". .. and they told him all
things, whatsoever they had
Jesus himself had been round about the villages teaching. (Mark 6.6). He had returned "into his own country" (v.1) after visiting the eastern side of the Sea of Galilee, and with the twelve in attendance upon him, began to teach and preach in their synagogue. But the ministry fell on callous hearts and unheeding ears. They claimed to know him, who He was and where He came from. They found cause of offence in him (v.3) and set his words at naught. Because of that "he could do there no mighty work, save that he laid his hands upon a few sick folk and healed them" (v.5).
It was into an atmosphere charged thus with contempt and scorn that Jesus sent his followers, two by two, to preach. To assist them in their ministry He had equipped them with powers ‑ power to cast out the unclean spirits which afflicted the populace. "They cast out many demons, and anointed with oil many that were sick and healed them." (v.13). Witness work in Israel was no gala-day experience. Even He who spake as never man spake found the atmosphere of unbelief too frigid for success. The flow of healing power was checked and hindered in the midst of such frozen apathy. Could the disciples hope to have success where the Master failed? Could they thaw the frozen hearts with words of warmth greater than the Master spoke? It had been an almost invaluable experience for them, for nothing can test the fibre of the witness-bearing soul like an atmosphere of indifference and apathy. When the words rebound they can have one of two effects. Either they can daunt and stifle the warm enthusiasm of the witness‑bearer himself or they can react and feed the flames of that enthusiasm to whiter heat by awaking sympathy for deluded men.
With Jesus that indifferent response led to a deepening of his sympathy towards his unresponsive audience. When men to whom He spoke of God's benevolence and love could not heed and accept what He had to say He knew there were sometimes factors other than human choice at work, and for these men his compassion began to flow. Cold callous indifference aroused and intensified in his heart that quality which could bear gently with ignorant and erring men, and made him more resolutely determined to see his mission through.
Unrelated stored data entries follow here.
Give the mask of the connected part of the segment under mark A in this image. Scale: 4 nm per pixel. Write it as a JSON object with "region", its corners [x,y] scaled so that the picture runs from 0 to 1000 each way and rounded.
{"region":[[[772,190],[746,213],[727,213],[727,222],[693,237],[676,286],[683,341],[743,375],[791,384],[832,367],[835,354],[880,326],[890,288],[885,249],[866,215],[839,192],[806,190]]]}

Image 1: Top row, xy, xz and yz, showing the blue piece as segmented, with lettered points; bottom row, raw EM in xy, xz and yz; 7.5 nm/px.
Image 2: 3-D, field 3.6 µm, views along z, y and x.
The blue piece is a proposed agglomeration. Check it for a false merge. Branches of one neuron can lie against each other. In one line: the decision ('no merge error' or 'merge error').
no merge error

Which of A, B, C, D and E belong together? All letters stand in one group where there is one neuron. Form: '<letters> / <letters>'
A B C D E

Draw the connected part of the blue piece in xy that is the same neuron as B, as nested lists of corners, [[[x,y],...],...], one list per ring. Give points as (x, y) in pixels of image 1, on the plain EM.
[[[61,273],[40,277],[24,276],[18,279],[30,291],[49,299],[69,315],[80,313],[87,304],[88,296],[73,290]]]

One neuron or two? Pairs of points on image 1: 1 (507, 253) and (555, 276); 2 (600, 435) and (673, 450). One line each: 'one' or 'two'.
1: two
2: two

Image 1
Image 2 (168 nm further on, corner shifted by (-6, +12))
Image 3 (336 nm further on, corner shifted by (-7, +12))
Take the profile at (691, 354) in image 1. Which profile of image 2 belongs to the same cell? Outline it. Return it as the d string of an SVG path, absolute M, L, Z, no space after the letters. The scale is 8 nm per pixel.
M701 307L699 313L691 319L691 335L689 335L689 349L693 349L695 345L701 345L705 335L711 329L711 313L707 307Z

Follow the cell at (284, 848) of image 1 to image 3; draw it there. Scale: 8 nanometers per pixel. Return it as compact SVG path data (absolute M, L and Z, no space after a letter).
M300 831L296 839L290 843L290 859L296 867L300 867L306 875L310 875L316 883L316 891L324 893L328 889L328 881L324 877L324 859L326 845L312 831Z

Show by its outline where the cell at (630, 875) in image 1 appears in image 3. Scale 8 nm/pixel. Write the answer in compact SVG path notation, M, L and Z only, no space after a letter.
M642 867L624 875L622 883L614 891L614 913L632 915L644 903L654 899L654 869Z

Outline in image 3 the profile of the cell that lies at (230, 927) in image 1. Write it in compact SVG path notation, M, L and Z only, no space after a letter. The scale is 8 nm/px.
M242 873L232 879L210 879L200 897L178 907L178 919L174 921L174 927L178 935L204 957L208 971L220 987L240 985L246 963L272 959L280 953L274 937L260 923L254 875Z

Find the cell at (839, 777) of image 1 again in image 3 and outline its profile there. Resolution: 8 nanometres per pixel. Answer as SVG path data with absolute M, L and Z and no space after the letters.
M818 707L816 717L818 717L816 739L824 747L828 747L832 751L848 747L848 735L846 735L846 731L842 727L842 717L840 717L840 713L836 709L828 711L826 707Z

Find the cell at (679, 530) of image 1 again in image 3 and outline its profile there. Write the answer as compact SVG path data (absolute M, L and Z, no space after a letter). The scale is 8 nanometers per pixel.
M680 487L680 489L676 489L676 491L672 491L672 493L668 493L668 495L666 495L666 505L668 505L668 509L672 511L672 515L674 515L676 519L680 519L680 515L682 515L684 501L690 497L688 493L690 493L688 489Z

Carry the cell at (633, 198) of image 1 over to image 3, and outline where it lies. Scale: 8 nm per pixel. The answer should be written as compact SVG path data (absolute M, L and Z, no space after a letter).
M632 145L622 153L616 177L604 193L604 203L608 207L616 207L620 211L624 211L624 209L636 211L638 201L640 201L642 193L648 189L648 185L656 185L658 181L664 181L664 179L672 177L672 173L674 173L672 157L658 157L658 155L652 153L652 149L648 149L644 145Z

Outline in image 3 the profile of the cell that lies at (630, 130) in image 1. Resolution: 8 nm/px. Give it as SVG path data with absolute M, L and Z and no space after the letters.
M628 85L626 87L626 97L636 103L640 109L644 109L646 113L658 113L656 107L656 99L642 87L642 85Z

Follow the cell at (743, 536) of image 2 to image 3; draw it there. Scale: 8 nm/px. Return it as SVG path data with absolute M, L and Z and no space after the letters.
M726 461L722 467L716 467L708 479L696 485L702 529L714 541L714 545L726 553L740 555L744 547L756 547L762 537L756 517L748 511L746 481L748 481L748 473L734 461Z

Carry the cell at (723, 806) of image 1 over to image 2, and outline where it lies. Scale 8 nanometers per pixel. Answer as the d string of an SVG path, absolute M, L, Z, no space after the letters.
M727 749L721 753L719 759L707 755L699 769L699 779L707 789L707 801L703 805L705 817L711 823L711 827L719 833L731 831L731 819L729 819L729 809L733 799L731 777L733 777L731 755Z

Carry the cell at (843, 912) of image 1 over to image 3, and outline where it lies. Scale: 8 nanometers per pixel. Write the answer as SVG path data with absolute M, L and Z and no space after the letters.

As Jesus sat and listened to the stories of these twelve, we can be sure He knew how to turn this experience to good effect so that they should not be too elated with their meagre success. "Rejoice not because demons are subject unto you but rejoice because your names are written in heaven."
While they had some small success there was another better side. They, along with him, were Heaven's evangelists ‑ God had sent him ‑ He had sent them, and success or no success, they were linked with God in a witness-bearing to a demon-ridden world. It is that that counts.
We also find ourselves sharing the like experience. The testimony of the Most High has never yet been withdrawn ‑ nor can it be till sin has been eliminated from the earth. But in this callous world God has not promised us much success. The product of this entire Age is but a "little flock". It is the reaction back into our own heart that counts. When after great rebuff we can say with compassionate sympathy "poor deluded suffering world, your day has yet to come" the value of our witness is not lost, it has returned to us with added interest. There has been gain to us, even if to no one else.
But there is something more we can do to bring these desirable effects home to our souls. It is to do as the disciples did. Review the day's experience for the Master's ear in the quiet eventide. Tell him humbly what we have tried to say and do in his Name ‑ it is there that the temperature of heart and soul will reveal itself. You will tell him only what you have sincerely sought to do and say, and as you speak, if only in the deeper chambers of the heart, the fires of devotion to his cause will glow and send out their heat and warmth and you will find your sense of serving him intensified.
If then, this day your voice has rebounded as from the bastion rock; if that little conversation did not end as you desired; if that little tract was later found mud-stained upon the road, never mind. Go and tell Jesus about it all. The witness is not irretrievably lost: it will re-appear in the after years, sometime, somewhere, when an enlightened consciousness counts up the opportunities lost. Seeming defeat with God today can never fail; it is a sure contribution to the final overthrow of the wrong and the untrue.